You can develop a constructive relationship to the constant stream of thoughts in your head.

  

We have more than the traditional five senses of taste, touch, smell, sight, and sound. Your thoughts are also a sense. Instead of being externally driven like the previous five, your thoughts are internal. Your emotions, memories, and desires are internal senses as well. A difficulty with internal versus external senses is that internal senses are experienced subjectively. You are the only one who experiences your thoughts, and they probably rarely — if ever — stop. Just like your eyes continuously see and your ears continuously hear (even when you are asleep), your mind continuously thinks. That is what that sense is designed to do. Thoughts are intended to narrate your life. While thoughts can often seem like they are out of your control, with practice and intention, the stories that your thoughts tell can be directed.

 

Like behavior, thoughts also tend to be highly repetitive. This can be seen in familiar and habitual thoughts that your life should be different than the way it is right now. Having thoughts like these can apply to the past, present, or future.
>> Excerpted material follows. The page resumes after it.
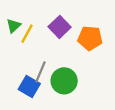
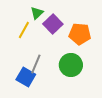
green triangle: (13, 26) -> (37, 13), moved
green circle: (64, 81) -> (71, 65), moved

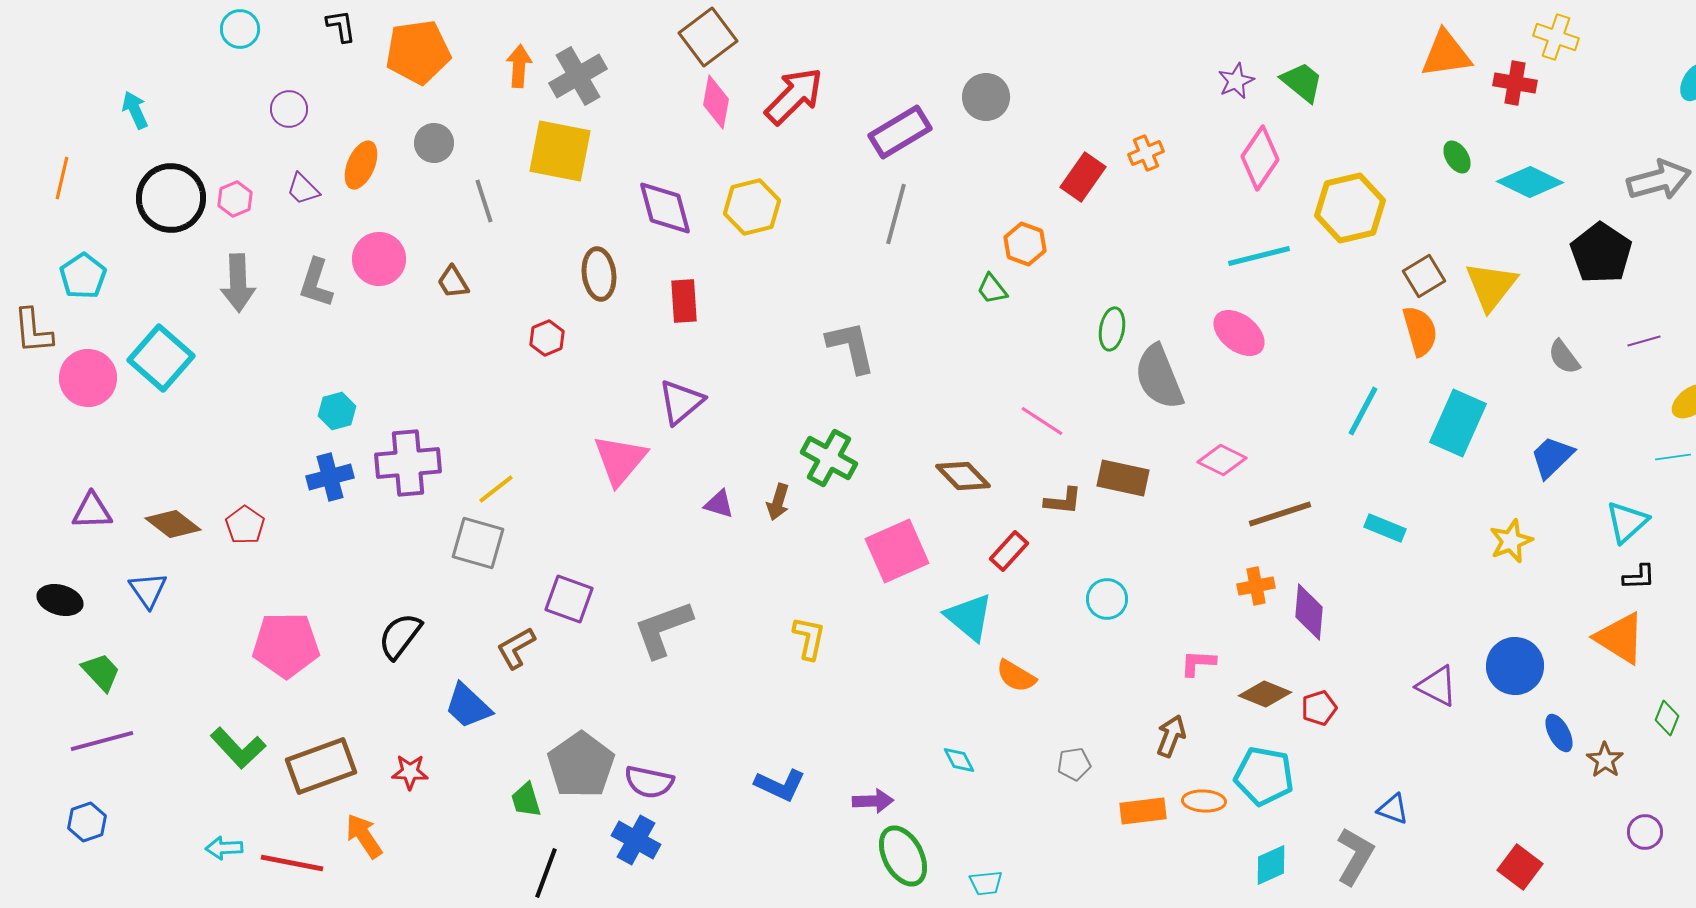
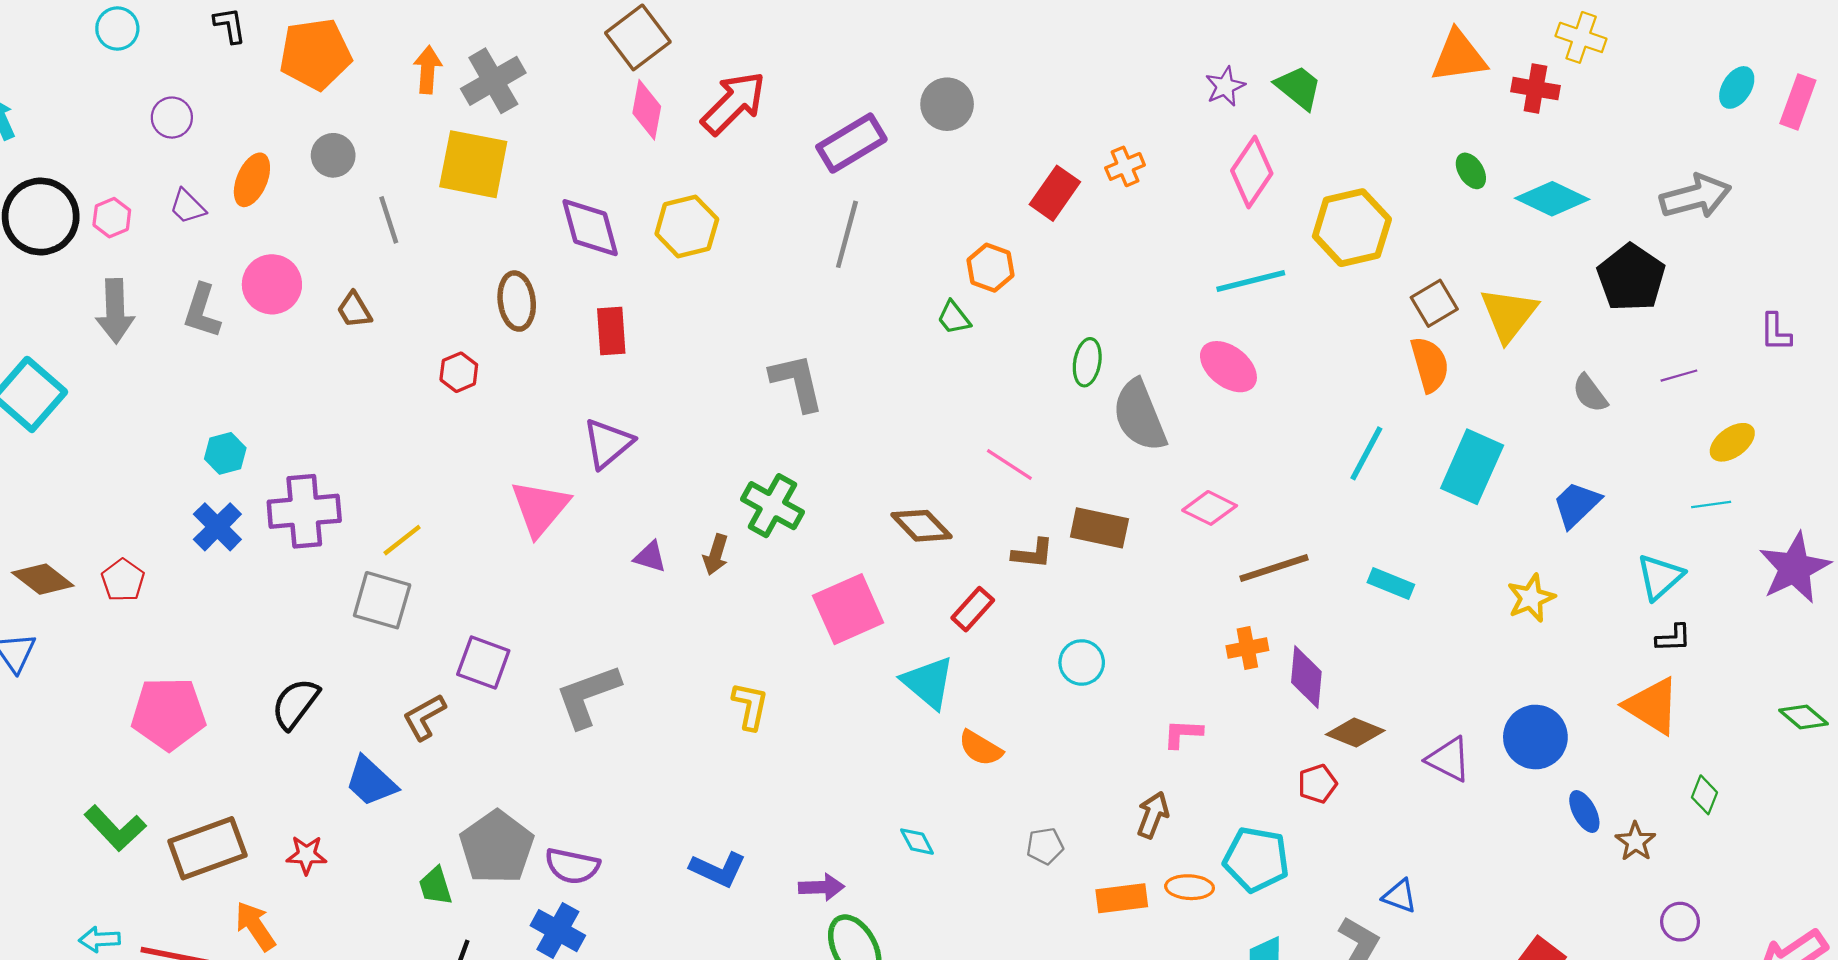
blue cross: (330, 477) -> (217, 527), turned -30
brown diamond: (1265, 694) -> (1355, 733), moved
Thinking and desiring life to be different means that there is a sense in you that wants you to thrive and grow. Thinking that the past should have been different means that there is an opportunity to accept and let go. Thinking the present or future should be different means there is an opportunity to take action. 

 

Practice not fearing your mind and the thoughts that are produced there.

 

Thoughts are narrating, planning, and forming stories from the perspectives you choose to cultivate, so practice being assertive about the direction that your thoughts go. A main job of your thought sense is to detect threat and protect you, so thoughts will, by design, tend to focus on areas of danger, which will sound negatively and will produce negative emotional states. In order to produce thoughts that sound more positive and produce more positive emotional states, then intentional focus on positive aspects of life is key.

 

Cultivate and rehearse thoughts that feel good. “I am just fine the way that I am.” “I am not defective.” “I am on a path of improvement.” “I have permission to be here and to grow along the way.” Over time these kinds of thoughts can become habituated. Negative thoughts will never completely go away, but, with practice and time, you will be more in the driver’s seat of the direction of this sense within you. Then, just as you direct your nose to smell a bouquet of flowers, direct your ears to hear a symphony, or direct your eyes to feast on a magnificent sculpture, you can learn to guide your mind to detect beauty in yourself, others, and in the world around you. You will be able to practice seeing your thought sense for what it is — which is a unique ability to develop stories about yourself and your life that involve qualities such as perseverance and fortitude. Curiosity helps direct this path.

 

Positive thinking can become a tool that you can learn to enjoy.